Teachers’ union to use endorsement clout
Nevada’s teachers’ union recently changed the way it will endorse candidates in the future, six months after it revoked its endorsement of Assemblyman Bob Beers.
The old endorsement policy required the 22,000-strong Nevada State Education Association to wait until the close of candidate filing in mid-May. Only then could NSEA officials interview candidates and recommend an endorsement.
Now NSEA eliminates the wait. A committee will compile a list of candidates it recruited or worked with during the months leading up to a declaration of candidacy. Then the union will announce its endorsements when they will have the largest impact.
“It made no sense for us to recruit candidates in important races but then tell them we couldn’t complete an endorsement until June of the campaign year,” said association President Terry Hickman in a news release. “We have members and friends of education who want to run, and we need to be able to support them as soon as possible.”
Once NSEA compiles the list of candidate recommendations for early endorsement, the candidates will still have to complete a questionnaire and interviews with NSEA officials.
“Our leaders and staff have been very busy talking to prospective candidates, some of whom are our members, and we are very pleased to be able to move early on some of these endorsements,” Lange said in the news release announcing his group’s policy change.

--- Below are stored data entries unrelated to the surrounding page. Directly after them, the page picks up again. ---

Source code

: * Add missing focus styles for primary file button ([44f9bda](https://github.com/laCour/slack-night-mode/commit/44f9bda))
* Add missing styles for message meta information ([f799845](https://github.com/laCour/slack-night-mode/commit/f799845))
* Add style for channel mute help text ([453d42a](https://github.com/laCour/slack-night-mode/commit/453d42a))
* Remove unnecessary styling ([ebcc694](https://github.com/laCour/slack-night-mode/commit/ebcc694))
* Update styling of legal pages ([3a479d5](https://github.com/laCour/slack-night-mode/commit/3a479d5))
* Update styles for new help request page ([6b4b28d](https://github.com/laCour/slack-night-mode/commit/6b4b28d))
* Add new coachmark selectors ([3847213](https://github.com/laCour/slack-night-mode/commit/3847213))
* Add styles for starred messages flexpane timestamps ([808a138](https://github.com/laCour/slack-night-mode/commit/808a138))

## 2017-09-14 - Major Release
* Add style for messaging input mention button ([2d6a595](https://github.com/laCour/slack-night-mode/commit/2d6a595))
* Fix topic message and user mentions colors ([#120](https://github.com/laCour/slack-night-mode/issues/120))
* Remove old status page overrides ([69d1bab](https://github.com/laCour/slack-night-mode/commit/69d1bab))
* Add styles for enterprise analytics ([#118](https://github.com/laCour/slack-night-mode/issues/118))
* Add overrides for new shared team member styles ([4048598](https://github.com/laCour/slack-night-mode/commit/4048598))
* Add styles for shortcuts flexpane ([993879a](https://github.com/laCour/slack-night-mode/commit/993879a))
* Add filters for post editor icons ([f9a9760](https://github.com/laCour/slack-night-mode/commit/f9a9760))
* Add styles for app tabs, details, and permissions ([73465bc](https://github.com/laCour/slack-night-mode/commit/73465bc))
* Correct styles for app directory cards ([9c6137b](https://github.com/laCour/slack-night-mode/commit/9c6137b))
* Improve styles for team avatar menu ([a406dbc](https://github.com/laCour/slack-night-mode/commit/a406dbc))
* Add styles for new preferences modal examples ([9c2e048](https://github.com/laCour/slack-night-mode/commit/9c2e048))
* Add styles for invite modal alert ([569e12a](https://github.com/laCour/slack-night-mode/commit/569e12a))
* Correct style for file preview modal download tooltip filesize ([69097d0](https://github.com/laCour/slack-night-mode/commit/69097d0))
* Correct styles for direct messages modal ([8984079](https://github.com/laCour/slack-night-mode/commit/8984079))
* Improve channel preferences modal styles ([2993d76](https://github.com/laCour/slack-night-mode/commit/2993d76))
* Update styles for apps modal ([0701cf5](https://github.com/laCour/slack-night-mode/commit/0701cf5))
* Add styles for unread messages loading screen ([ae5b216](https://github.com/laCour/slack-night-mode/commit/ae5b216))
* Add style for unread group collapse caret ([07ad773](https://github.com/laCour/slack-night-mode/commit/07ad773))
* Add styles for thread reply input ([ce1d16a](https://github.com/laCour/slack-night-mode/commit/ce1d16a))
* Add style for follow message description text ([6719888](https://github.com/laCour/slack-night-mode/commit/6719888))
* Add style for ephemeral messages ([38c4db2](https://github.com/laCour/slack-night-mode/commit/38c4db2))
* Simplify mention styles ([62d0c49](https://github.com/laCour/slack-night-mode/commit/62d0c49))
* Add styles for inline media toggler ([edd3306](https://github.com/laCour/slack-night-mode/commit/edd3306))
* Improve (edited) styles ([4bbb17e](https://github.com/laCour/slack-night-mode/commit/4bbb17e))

This change in policy may be a partial result of an about-face the union had on one of its endorsements. In late June, NSEA revoked its endorsement of Beers, R-Las Vegas, because of his tax stance. It was the first time NSEA ever rescinded a candidate endorsement. It seemed Beers had conflicting opinions, at least as far as the NSEA was concerned.
While Beers agreed with the $337-million increase to fund K-12 education, he disagreed with most of the increases in non-education programs and helped to block passage of the state’s budget. Eventually, lawmakers passed an $833.5-million increase in the state budget.
Beers’ position, Hickman said between special sessions, threatened the fall opening of Nevada schools.
“Needless to say, our members are furious with someone who took our name, took our word and said he’d support public education,” Hickman said in June.
Beers said the change in endorsement procedures likely doesn’t correlate with the group’s revocation of his endorsement earlier this year. The criterion has historically been “who’s best for teachers,” Beers said.
“We increased K-12 funding almost 30 percent and teachers’ pay something like [only] 5 percent over the two-year period, so it’s hard to paint what we did in Carson City as bad for teachers,” Beers said. “I presume that my revocation of endorsement was because I pointed that out at every opportunity.”
Beers said that NSEA would have still endorsed him over his 2002 opponent because of his positions in the 2001 Legislature and also because he was “the lesser of two evils.”
“In that particular session it so happened that what I thought was good for education was what they thought was good for education,” he said.
Still, Beers won’t likely have to worry about an endorsement in the next session, as he prepares for a battle to take a Senate seat in November.